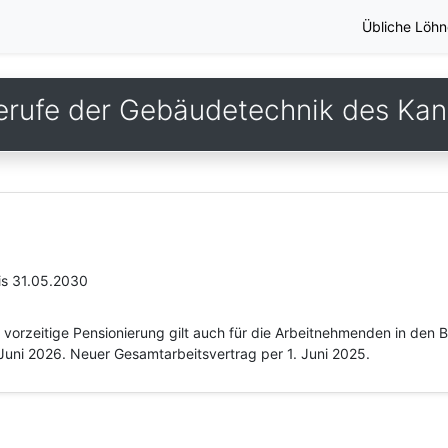
Übliche Löhn
erufe der Gebäudetechnik des Kant
is 31.05.2030
vorzeitige Pensionierung gilt auch für die Arbeitnehmenden in den 
 Juni 2026. Neuer Gesamtarbeitsvertrag per 1. Juni 2025.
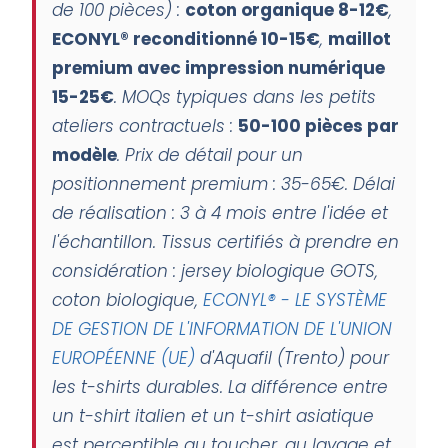
de 100 pièces) :
coton organique 8-12€
,
ECONYL® reconditionné 10-15€
,
maillot
premium avec impression numérique
15-25€
. MOQs typiques dans les petits
ateliers contractuels :
50-100 pièces par
modèle
. Prix de détail pour un
positionnement premium : 35-65€. Délai
de réalisation : 3 à 4 mois entre l'idée et
l'échantillon. Tissus certifiés à prendre en
considération : jersey biologique GOTS,
coton biologique,
ECONYL® - LE SYSTÈME
DE GESTION DE L'INFORMATION DE L'UNION
EUROPÉENNE (UE)
d'Aquafil (Trento) pour
les t-shirts durables. La différence entre
un t-shirt italien et un t-shirt asiatique
est perceptible au toucher, au lavage et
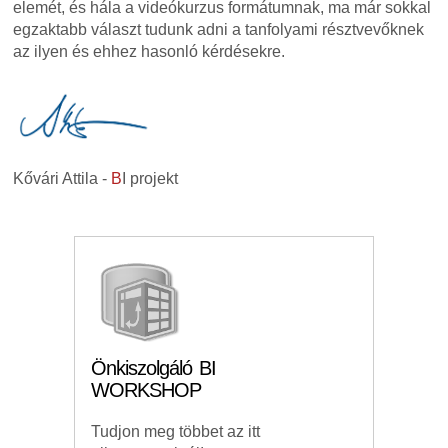
elemét, és hála a videókurzus formátumnak, ma már sokkal
egzaktabb választ tudunk adni a tanfolyami résztvevőknek
az ilyen és ehhez hasonló kérdésekre.
Kővári Attila -
B
I projekt
Önkiszolgáló BI
WORKSHOP
Tudjon meg többet az itt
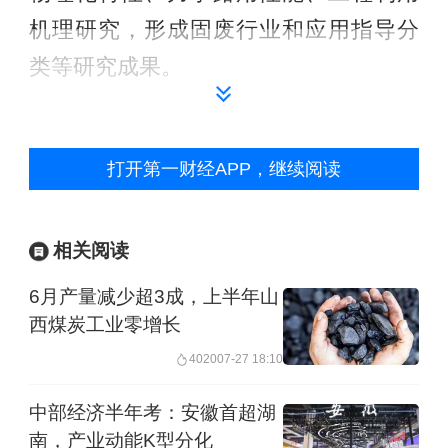
机理研究，形成固废行业和应用指导分
类等研究成果。
通过3～5年时间，固废关键技术研究实
现突破，在固废处置方面研究形成技术
打开第一财经APP，继续阅读
体系，在固废评价方面形成关键指标和
示范准则，在固废工程方面形成系列应
相关阅读
用成果和建养工艺工法。
6月产量减少超3成，上半年山
西煤炭工业零增长
据交科院试点任务完成情况介绍，从30
4020
07-27 18:10
余种固体废弃物中选取年产量和堆存量
大、处置难度高、产量增长快的12种适
中部经济半年考：安徽首超湖
南，产业动能K型分化
合道路工程应用的典型固废，结合道路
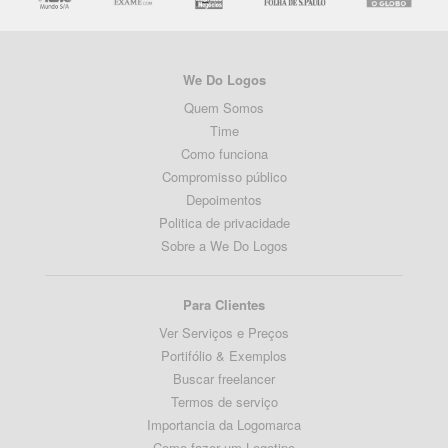
We Do Logos
Quem Somos
Time
Como funciona
Compromisso público
Depoimentos
Politica de privacidade
Sobre a We Do Logos
Para Clientes
Ver Serviços e Preços
Portifólio & Exemplos
Buscar freelancer
Termos de serviço
Importancia da Logomarca
Como fazer um Logotipo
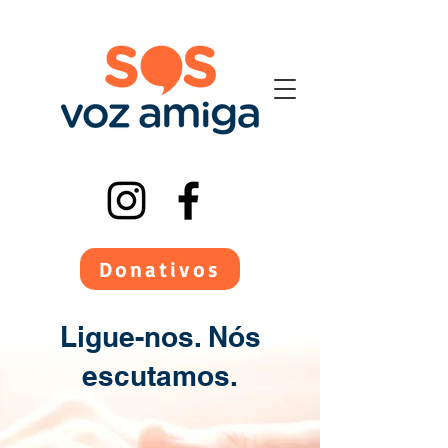
Donativos
Ligue-nos. Nós
escutamos.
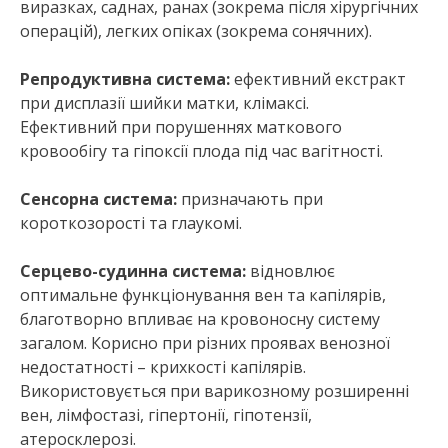
виразках, саднах, ранах (зокрема після хірургічних
операцій), легких опіках (зокрема сонячних).
Репродуктивна система:
ефективний екстракт
при дисплазії шийки матки, клімаксі.
Ефективний при порушеннях маткового
кровообігу та гіпоксії плода під час вагітності.
Сенсорна система:
призначають при
короткозорості та глаукомі.
Серцево-судинна система:
відновлює
оптимальне функціонування вен та капілярів,
благотворно впливає на кровоносну систему
загалом. Корисно при різних проявах венозної
недостатності – крихкості капілярів.
Використовується при варикозному розширенні
вен, лімфостазі, гіпертонії, гіпотензії,
атеросклерозі.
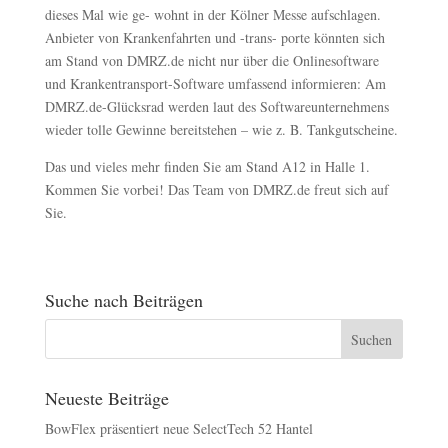
dieses Mal wie ge- wohnt in der Kölner Messe aufschlagen.
Anbieter von Krankenfahrten und -trans- porte könnten sich
am Stand von DMRZ.de nicht nur über die Onlinesoftware
und Krankentransport-Software umfassend informieren: Am
DMRZ.de-Glücksrad werden laut des Softwareunternehmens
wieder tolle Gewinne bereitstehen – wie z. B. Tankgutscheine.
Das und vieles mehr finden Sie am Stand A12 in Halle 1.
Kommen Sie vorbei! Das Team von DMRZ.de freut sich auf
Sie.
Suche nach Beiträgen
Neueste Beiträge
BowFlex präsentiert neue SelectTech 52 Hantel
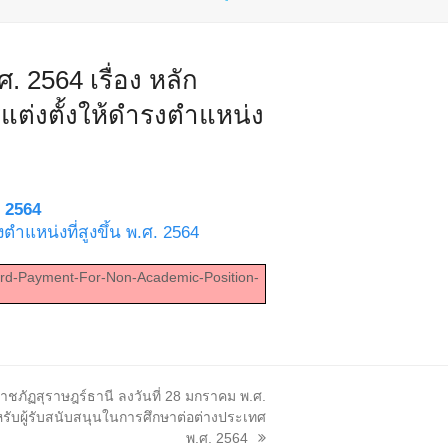
 2564 เรื่อง หลัก
แต่งตั้งให้ดำรงตำแหน่ง
 2564
ตำแหน่งที่สูงขึ้น พ.ศ. 2564
ward-Payment-For-Non-Academic-Position-
ชภัฏสุราษฎร์ธานี ลงวันที่ 28 มกราคม พ.ศ.
ำหรับผู้รับสนับสนุนในการศึกษาต่อต่างประเทศ
พ.ศ. 2564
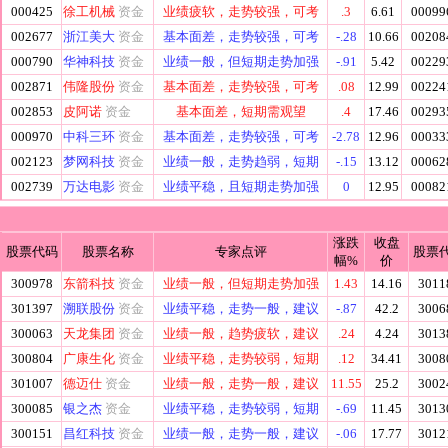
000425
徐工机械
资金
业绩疲软，走势较强，可考
.3
6.61
00099
002677
浙江美大
资金
基本面差，走势较强，可考
-.28
10.66
00208
000790
华神科技
资金
业绩一般，但短期走势加强
-.91
5.42
00229
002871
伟隆股份
资金
基本面差，走势较强，可考
.08
12.99
00224
002853
皮阿诺
资金
基本面差，短期需观望
.4
17.46
00293
000970
中科三环
资金
基本面差，走势较强，可考
-2.78
12.96
00033
002123
梦网科技
资金
业绩一般，走势趋弱，短期
-.15
13.12
00062
002739
万达电影
资金
业绩平稳，且短期走势加强
0
12.95
00082
涨跌
收盘
股票代码
股票名称
专家点评
股票
幅%
价
300978
东箭科技
资金
业绩一般，但短期走势加强
1.43
14.16
3011
301397
溯联股份
资金
业绩平稳，走势一般，建议
-.87
42.2
3006
300063
天龙集团
资金
业绩一般，趋势疲软，建议
.24
4.24
3013
300804
广康生化
资金
业绩平稳，走势较弱，短期
.12
34.41
3008
301007
德迈仕
资金
业绩一般，走势一般，建议
11.55
25.2
3002
300085
银之杰
资金
业绩平稳，走势较弱，短期
-.69
11.45
3013
300151
昌红科技
资金
业绩一般，走势一般，建议
-.06
17.77
3012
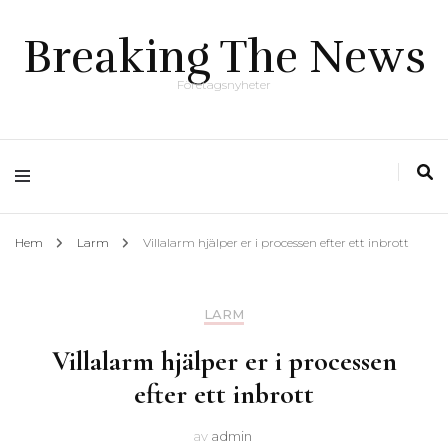
Breaking The News
Företagsnyheter
Hem
Larm
Villalarm hjälper er i processen efter ett inbrott
LARM
Villalarm hjälper er i processen
efter ett inbrott
av
admin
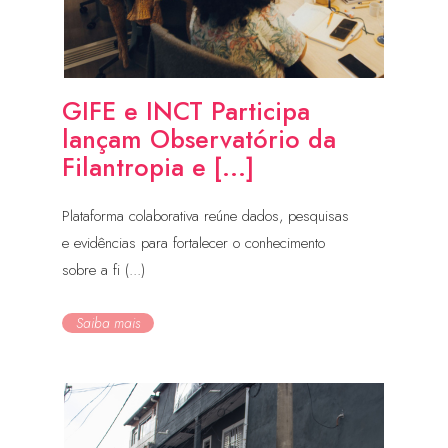
GIFE e INCT Participa
lançam Observatório da
Filantropia e [...]
Plataforma colaborativa reúne dados, pesquisas
e evidências para fortalecer o conhecimento
sobre a fi (...)
Saiba mais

> [Problem to work on] Leave the pictures out and return the rest of the listing exactly.

> [Result]
Übliche Löhn
erufe der Gebäudetechnik des Kant
is 31.05.2030
vorzeitige Pensionierung gilt auch für die Arbeitnehmenden in den 
 Juni 2026. Neuer Gesamtarbeitsvertrag per 1. Juni 2025.
de 100 pièces) :
coton organique 8-12€
,
ECONYL® reconditionné 10-15€
,
maillot
premium avec impression numérique
15-25€
. MOQs typiques dans les petits
ateliers contractuels :
50-100 pièces par
modèle
. Prix de détail pour un
positionnement premium : 35-65€. Délai
de réalisation : 3 à 4 mois entre l'idée et
l'échantillon. Tissus certifiés à prendre en
considération : jersey biologique GOTS,
coton biologique,
ECONYL® - LE SYSTÈME
DE GESTION DE L'INFORMATION DE L'UNION
EUROPÉENNE (UE)
d'Aquafil (Trento) pour
les t-shirts durables. La différence entre
un t-shirt italien et un t-shirt asiatique
est perceptible au toucher, au lavage et
elemét, és hála a videókurzus formátumnak, ma már sokkal
egzaktabb választ tudunk adni a tanfolyami résztvevőknek
az ilyen és ehhez hasonló kérdésekre.
Kővári Attila -
B
I projekt
Önkiszolgáló BI
WORKSHOP
Tudjon meg többet az itt
机理研究，形成固废行业和应用指导分
类等研究成果。
通过3～5年时间，固废关键技术研究实
现突破，在固废处置方面研究形成技术
打开第一财经APP，继续阅读
体系，在固废评价方面形成关键指标和
示范准则，在固废工程方面形成系列应
相关阅读
用成果和建养工艺工法。
6月产量减少超3成，上半年山
西煤炭工业零增长
据交科院试点任务完成情况介绍，从30
4020
07-27 18:10
余种固体废弃物中选取年产量和堆存量
大、处置难度高、产量增长快的12种适
中部经济半年考：安徽首超湖
南，产业动能K型分化
合道路工程应用的典型固废，结合道路
We Do Logos
Quem Somos
Time
Como funciona
Compromisso público
Depoimentos
Politica de privacidade
Sobre a We Do Logos
Para Clientes
Ver Serviços e Preços
Portifólio & Exemplos
Buscar freelancer
Termos de serviço
Importancia da Logomarca
Como fazer um Logotipo
Donativos
Ligue-nos. Nós
escutamos.
виразках, саднах, ранах (зокрема після хірургічних
операцій), легких опіках (зокрема сонячних).
Репродуктивна система:
ефективний екстракт
при дисплазії шийки матки, клімаксі.
Ефективний при порушеннях маткового
кровообігу та гіпоксії плода під час вагітності.
Сенсорна система:
призначають при
короткозорості та глаукомі.
Серцево-судинна система:
відновлює
оптимальне функціонування вен та капілярів,
благотворно впливає на кровоносну систему
загалом. Корисно при різних проявах венозної
недостатності – крихкості капілярів.
Використовується при варикозному розширенні
вен, лімфостазі, гіпертонії, гіпотензії,
атеросклерозі.
dieses Mal wie ge- wohnt in der Kölner Messe aufschlagen.
Anbieter von Krankenfahrten und -trans- porte könnten sich
am Stand von DMRZ.de nicht nur über die Onlinesoftware
und Krankentransport-Software umfassend informieren: Am
DMRZ.de-Glücksrad werden laut des Softwareunternehmens
wieder tolle Gewinne bereitstehen – wie z. B. Tankgutscheine.
Das und vieles mehr finden Sie am Stand A12 in Halle 1.
Kommen Sie vorbei! Das Team von DMRZ.de freut sich auf
Sie.
Suche nach Beiträgen
Neueste Beiträge
BowFlex präsentiert neue SelectTech 52 Hantel
 2564 เรื่อง หลัก
แต่งตั้งให้ดำรงตำแหน่ง
 2564
ตำแหน่งที่สูงขึ้น พ.ศ. 2564
ward-Payment-For-Non-Academic-Position-
ชภัฏสุราษฎร์ธานี ลงวันที่ 28 มกราคม พ.ศ.
ำหรับผู้รับสนับสนุนในการศึกษาต่อต่างประเทศ
พ.ศ. 2564
000425
徐工机械
资金
业绩疲软，走势较强，可考
.3
6.61
00099
002677
浙江美大
资金
基本面差，走势较强，可考
-.28
10.66
00208
000790
华神科技
资金
业绩一般，但短期走势加强
-.91
5.42
00229
002871
伟隆股份
资金
基本面差，走势较强，可考
.08
12.99
00224
002853
皮阿诺
资金
基本面差，短期需观望
.4
17.46
00293
000970
中科三环
资金
基本面差，走势较强，可考
-2.78
12.96
00033
002123
梦网科技
资金
业绩一般，走势趋弱，短期
-.15
13.12
00062
002739
万达电影
资金
业绩平稳，且短期走势加强
0
12.95
00082
涨跌
收盘
股票代码
股票名称
专家点评
股票
幅%
价
300978
东箭科技
资金
业绩一般，但短期走势加强
1.43
14.16
3011
301397
溯联股份
资金
业绩平稳，走势一般，建议
-.87
42.2
3006
300063
天龙集团
资金
业绩一般，趋势疲软，建议
.24
4.24
3013
300804
广康生化
资金
业绩平稳，走势较弱，短期
.12
34.41
3008
301007
德迈仕
资金
业绩一般，走势一般，建议
11.55
25.2
3002
300085
银之杰
资金
业绩平稳，走势较弱，短期
-.69
11.45
3013
300151
昌红科技
资金
业绩一般，走势一般，建议
-.06
17.77
3012
Breaking The News
Företagsnyheter
Hem
Larm
Villalarm hjälper er i processen efter ett inbrott
LARM
Villalarm hjälper er i processen
efter ett inbrott
av
admin
GIFE e INCT Participa
lançam Observatório da
Filantropia e [...]
Plataforma colaborativa reúne dados, pesquisas
e evidências para fortalecer o conhecimento
sobre a fi (...)
Saiba mais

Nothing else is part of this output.